## GOAL OF THE EXERCISE:
From the line with "Steps: open, cut" through the line with "6) width n nm", inclusive, return each line of the data below exactly and leave the rest out.

Stored data:
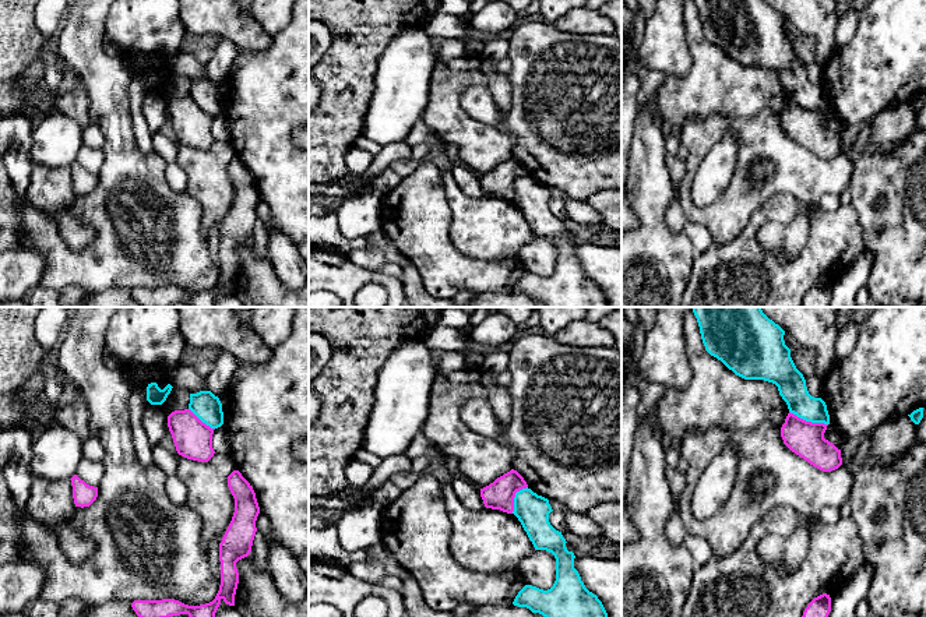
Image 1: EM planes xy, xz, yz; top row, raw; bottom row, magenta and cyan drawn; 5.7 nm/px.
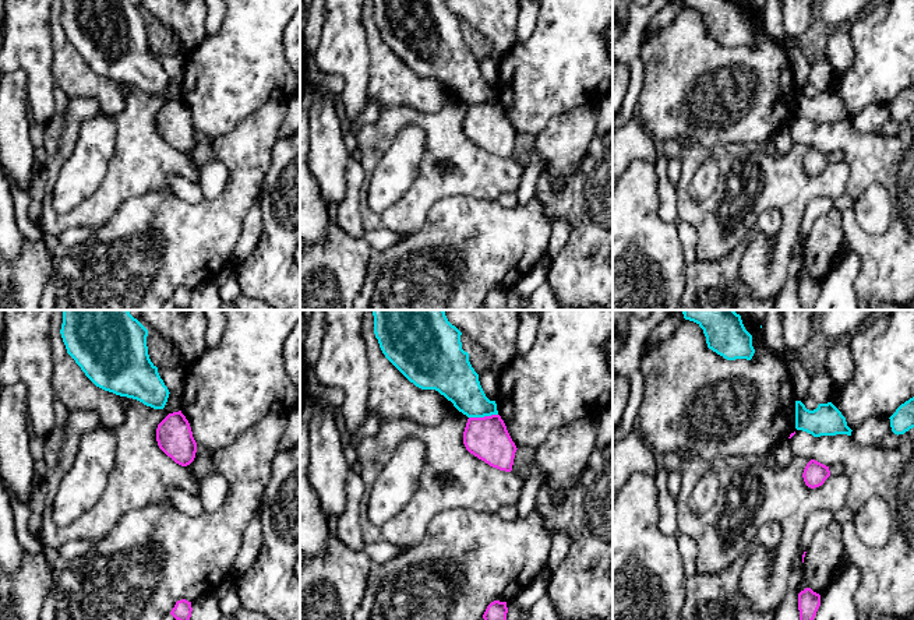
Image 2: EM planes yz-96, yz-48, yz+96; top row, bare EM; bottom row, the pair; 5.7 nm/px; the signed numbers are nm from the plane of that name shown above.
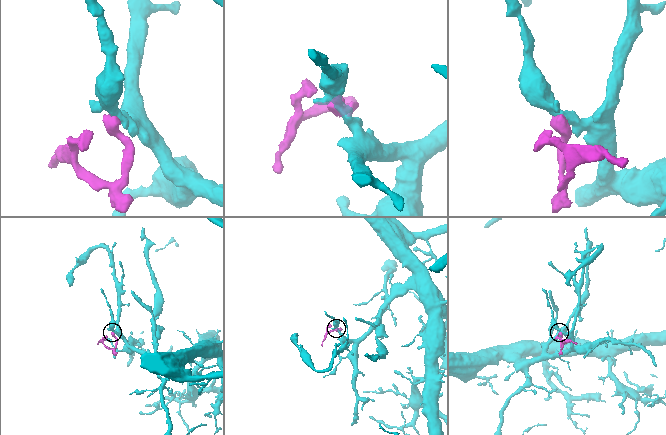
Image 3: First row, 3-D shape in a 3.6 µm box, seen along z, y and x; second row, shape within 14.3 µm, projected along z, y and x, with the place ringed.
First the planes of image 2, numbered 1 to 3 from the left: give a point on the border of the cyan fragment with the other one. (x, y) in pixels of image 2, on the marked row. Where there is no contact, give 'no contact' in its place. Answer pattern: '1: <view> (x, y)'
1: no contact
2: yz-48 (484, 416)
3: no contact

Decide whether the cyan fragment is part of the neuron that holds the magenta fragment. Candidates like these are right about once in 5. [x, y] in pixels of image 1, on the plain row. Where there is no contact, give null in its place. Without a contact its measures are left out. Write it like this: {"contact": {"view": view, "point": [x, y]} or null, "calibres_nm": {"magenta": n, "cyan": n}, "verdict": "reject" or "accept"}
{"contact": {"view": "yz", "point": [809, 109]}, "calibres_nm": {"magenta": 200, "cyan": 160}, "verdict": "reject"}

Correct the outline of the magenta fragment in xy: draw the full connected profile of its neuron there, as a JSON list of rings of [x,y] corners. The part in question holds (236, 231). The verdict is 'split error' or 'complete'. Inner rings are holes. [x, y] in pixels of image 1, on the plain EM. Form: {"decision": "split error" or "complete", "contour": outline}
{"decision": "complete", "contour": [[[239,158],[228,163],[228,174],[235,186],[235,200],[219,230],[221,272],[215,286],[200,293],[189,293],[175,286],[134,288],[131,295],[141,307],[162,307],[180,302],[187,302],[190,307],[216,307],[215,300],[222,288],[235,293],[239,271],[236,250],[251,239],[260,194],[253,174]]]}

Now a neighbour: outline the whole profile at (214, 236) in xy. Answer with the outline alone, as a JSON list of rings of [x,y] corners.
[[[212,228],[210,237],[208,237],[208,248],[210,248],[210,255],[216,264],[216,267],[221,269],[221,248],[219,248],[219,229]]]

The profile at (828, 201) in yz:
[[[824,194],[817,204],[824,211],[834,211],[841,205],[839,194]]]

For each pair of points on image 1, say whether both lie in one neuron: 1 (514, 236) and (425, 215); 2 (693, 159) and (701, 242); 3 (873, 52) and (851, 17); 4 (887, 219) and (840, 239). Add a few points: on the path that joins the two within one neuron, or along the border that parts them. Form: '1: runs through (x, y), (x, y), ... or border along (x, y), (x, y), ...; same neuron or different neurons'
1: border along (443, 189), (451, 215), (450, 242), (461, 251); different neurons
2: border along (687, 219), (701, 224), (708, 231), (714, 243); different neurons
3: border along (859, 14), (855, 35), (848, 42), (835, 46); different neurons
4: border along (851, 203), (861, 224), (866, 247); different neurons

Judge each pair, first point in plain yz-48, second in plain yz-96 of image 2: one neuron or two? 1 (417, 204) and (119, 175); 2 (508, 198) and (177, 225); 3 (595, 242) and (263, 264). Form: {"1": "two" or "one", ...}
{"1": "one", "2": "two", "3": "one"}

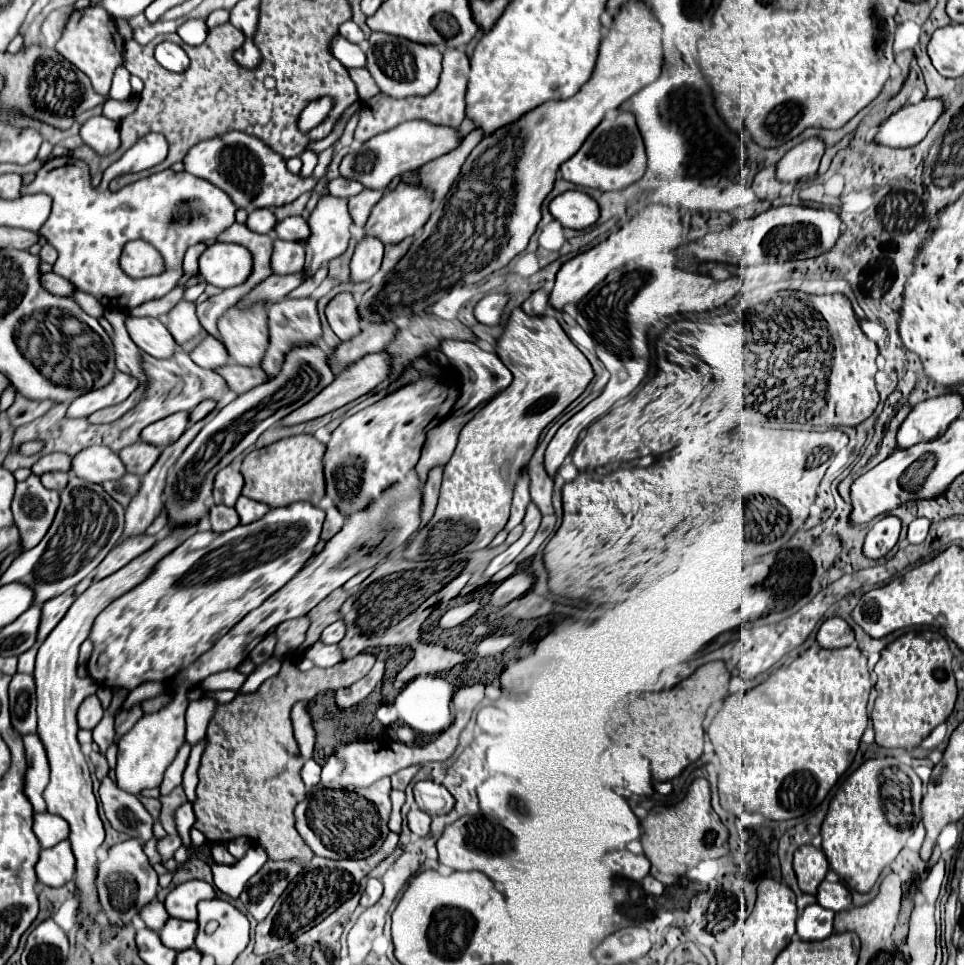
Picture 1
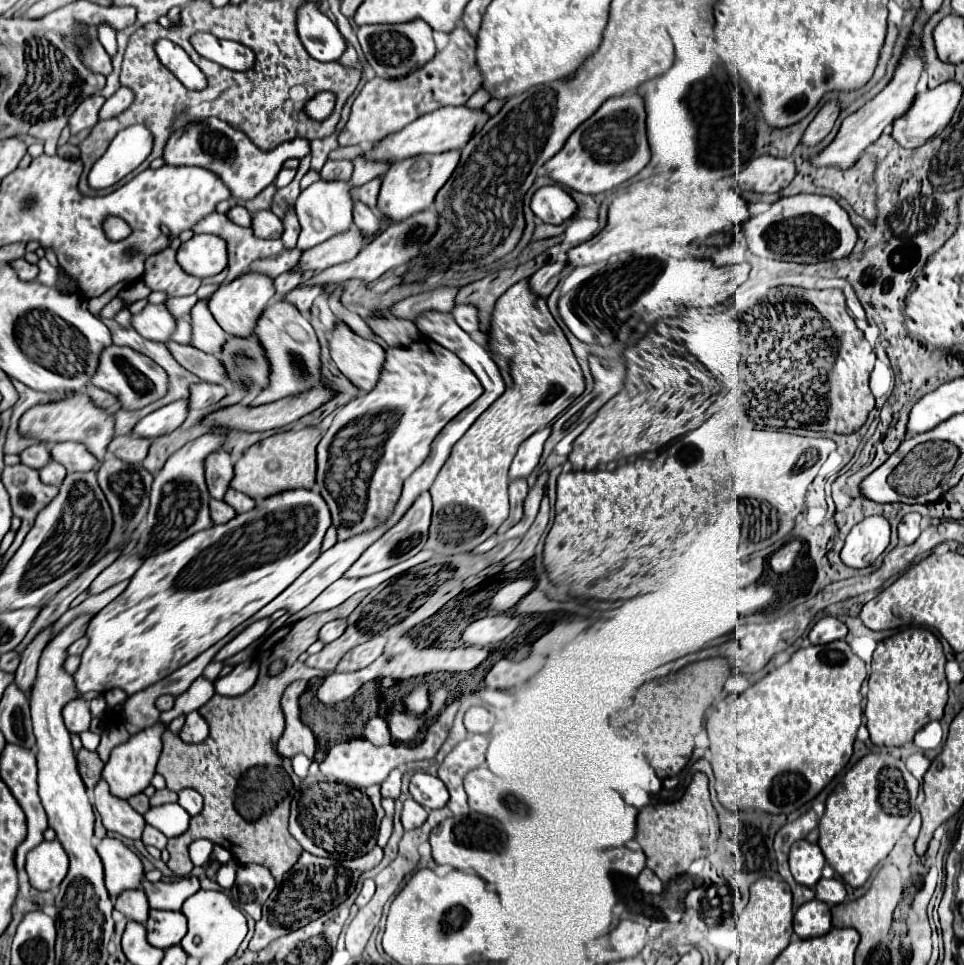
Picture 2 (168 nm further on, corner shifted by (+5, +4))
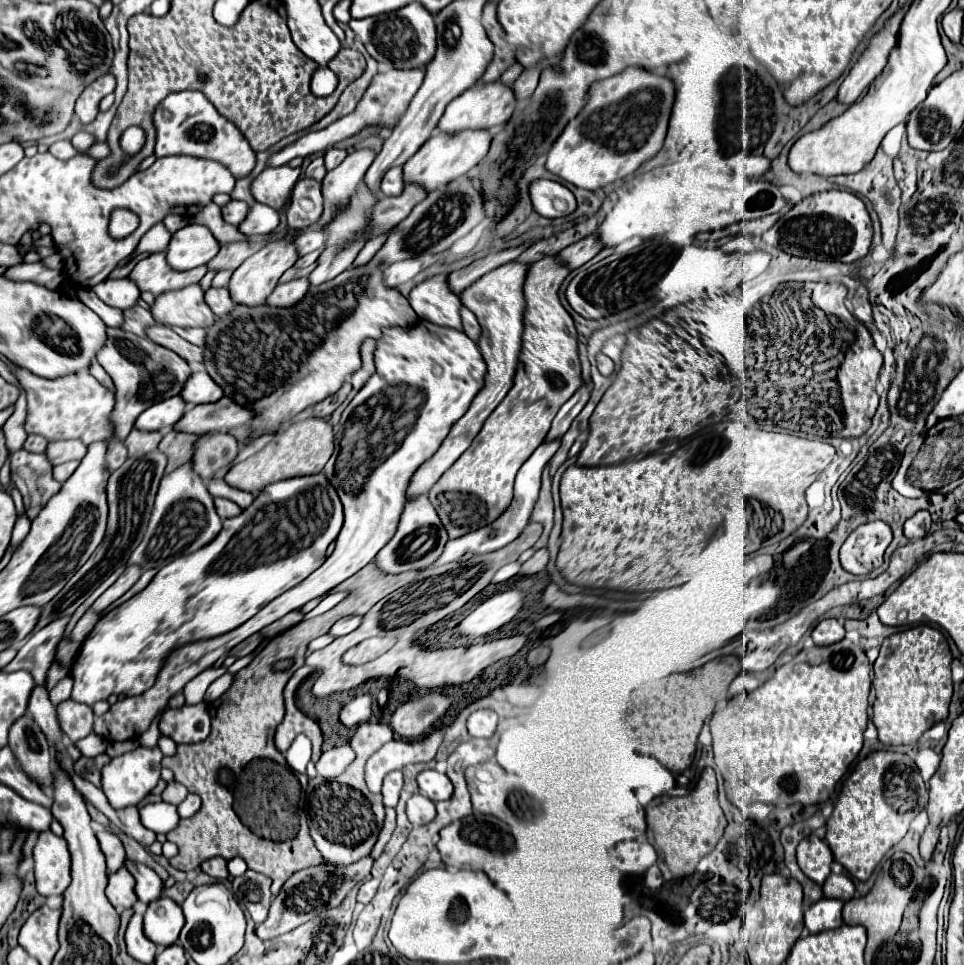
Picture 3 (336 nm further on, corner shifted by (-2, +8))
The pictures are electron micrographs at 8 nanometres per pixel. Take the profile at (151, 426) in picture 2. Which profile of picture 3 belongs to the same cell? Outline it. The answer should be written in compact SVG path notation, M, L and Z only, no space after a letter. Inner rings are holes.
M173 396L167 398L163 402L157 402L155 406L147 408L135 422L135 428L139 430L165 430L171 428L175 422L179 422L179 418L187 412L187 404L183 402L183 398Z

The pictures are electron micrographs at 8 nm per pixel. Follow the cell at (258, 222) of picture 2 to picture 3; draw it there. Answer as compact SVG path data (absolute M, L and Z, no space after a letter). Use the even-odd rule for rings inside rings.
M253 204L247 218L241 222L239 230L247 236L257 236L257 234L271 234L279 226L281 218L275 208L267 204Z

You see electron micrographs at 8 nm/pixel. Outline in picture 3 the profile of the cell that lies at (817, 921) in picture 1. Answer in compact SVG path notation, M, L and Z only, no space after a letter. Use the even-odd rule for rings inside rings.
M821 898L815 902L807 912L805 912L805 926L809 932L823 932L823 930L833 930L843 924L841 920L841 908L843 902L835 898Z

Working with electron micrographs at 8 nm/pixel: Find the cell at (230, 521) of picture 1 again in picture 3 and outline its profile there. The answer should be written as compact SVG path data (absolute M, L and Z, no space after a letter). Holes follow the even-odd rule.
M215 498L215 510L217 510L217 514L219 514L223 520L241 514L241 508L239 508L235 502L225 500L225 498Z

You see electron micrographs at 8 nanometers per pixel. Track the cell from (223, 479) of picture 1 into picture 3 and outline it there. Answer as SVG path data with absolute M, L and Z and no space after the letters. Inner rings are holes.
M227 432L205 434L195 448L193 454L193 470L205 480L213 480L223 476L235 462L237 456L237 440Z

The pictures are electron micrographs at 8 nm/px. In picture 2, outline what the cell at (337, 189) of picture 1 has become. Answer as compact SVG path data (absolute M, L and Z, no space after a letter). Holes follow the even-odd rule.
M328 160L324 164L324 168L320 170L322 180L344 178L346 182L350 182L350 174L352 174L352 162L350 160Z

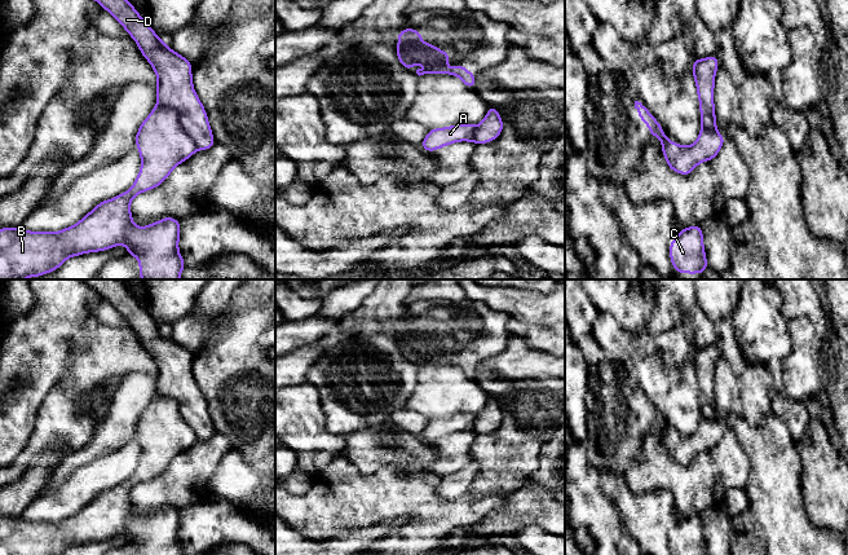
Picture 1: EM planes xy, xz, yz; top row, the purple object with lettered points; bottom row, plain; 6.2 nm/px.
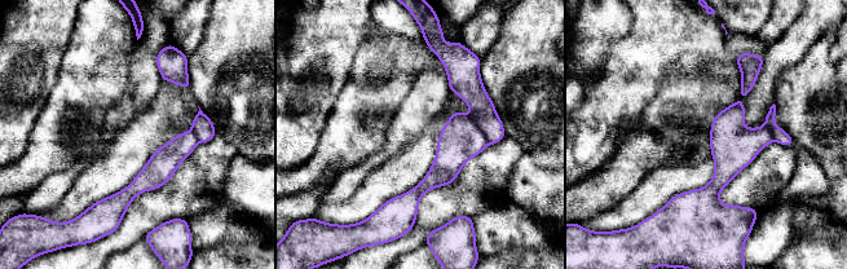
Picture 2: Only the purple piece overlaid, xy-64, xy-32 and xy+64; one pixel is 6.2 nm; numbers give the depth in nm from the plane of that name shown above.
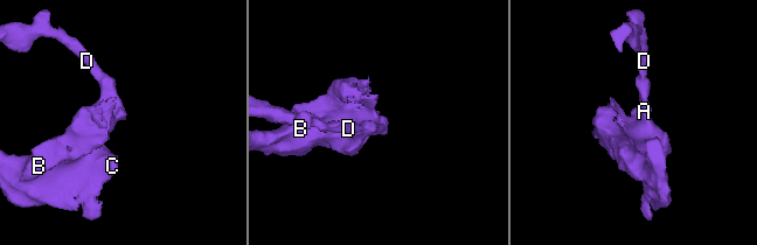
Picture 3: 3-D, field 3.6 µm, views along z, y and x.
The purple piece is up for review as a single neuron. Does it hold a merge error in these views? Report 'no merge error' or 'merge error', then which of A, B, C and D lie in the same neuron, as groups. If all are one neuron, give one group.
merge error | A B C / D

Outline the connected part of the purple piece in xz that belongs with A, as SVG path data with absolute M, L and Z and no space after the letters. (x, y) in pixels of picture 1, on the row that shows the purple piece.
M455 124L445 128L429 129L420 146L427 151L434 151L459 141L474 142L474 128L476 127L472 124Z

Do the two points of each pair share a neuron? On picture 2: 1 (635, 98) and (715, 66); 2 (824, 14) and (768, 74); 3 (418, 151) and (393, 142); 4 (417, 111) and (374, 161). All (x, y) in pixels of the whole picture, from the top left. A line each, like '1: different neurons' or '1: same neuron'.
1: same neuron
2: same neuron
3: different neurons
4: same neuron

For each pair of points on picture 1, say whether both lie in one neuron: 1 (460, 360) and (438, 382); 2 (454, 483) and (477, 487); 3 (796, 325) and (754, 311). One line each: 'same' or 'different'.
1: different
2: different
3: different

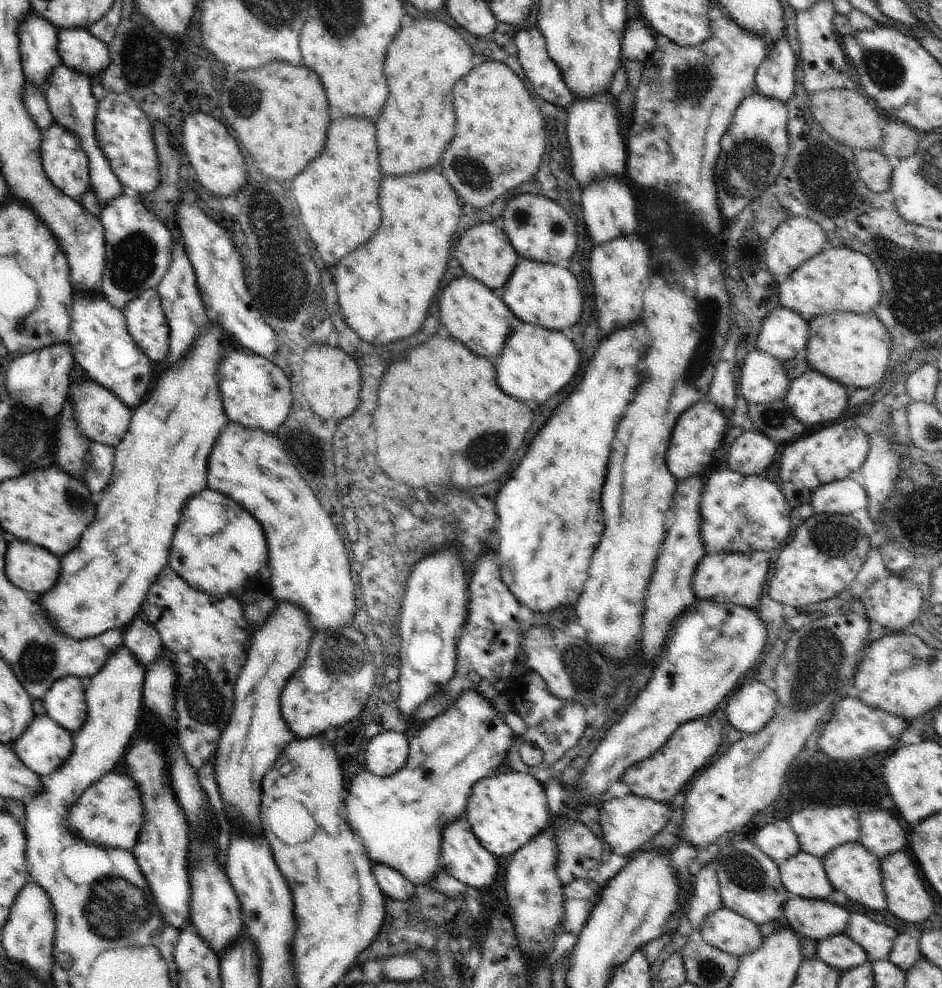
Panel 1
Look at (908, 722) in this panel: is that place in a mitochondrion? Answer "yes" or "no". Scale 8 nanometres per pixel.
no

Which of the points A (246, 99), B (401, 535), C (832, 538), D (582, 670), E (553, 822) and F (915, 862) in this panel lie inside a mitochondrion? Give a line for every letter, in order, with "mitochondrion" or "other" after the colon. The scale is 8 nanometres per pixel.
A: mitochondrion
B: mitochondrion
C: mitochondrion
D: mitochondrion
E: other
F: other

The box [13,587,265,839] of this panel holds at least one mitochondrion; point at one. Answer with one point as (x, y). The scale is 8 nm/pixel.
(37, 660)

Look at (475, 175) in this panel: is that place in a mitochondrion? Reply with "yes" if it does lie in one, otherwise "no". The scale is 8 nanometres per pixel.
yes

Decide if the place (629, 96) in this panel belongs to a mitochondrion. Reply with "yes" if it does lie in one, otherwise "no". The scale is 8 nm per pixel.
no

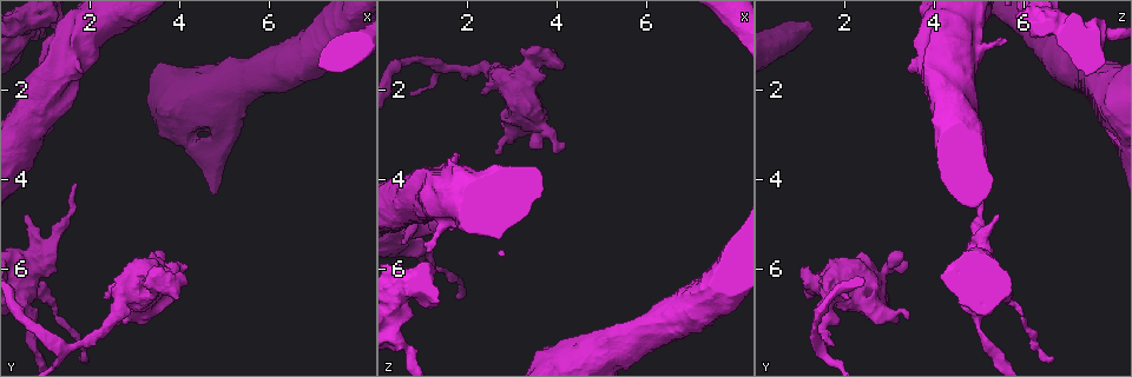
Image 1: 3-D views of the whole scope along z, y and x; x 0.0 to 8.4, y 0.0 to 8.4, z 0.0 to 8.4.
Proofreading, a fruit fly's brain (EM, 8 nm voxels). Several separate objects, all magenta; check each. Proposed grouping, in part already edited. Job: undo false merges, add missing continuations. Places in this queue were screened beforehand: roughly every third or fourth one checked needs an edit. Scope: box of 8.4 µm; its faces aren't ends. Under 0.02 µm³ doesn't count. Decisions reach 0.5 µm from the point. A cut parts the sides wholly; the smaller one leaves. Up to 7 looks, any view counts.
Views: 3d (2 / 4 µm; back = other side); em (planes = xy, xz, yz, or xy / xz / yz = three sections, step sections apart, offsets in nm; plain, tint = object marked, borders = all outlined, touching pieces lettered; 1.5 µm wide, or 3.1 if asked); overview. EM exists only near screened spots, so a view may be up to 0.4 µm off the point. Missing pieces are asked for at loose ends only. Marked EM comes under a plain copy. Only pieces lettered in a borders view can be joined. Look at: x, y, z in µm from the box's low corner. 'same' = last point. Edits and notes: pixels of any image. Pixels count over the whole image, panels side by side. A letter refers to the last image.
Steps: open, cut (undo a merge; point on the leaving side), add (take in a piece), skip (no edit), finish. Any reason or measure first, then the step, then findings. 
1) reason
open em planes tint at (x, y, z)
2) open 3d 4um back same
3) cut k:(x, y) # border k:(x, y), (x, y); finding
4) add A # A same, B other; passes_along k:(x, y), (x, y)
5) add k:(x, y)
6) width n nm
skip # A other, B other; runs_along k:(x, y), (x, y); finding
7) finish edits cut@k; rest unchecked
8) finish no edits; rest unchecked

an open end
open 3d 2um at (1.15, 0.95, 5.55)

## COMPLETED EXERCISE:
Steps: open, cut (undo a merge; point on the leaving side), add (take in a piece), skip (no edit), finish. Any reason or measure first, then the step, then findings. 
1) reason
open em planes tint at (x, y, z)
2) open 3d 4um back same
3) cut k:(x, y) # border k:(x, y), (x, y); finding
4) add A # A same, B other; passes_along k:(x, y), (x, y)
5) add k:(x, y)
6) width n nm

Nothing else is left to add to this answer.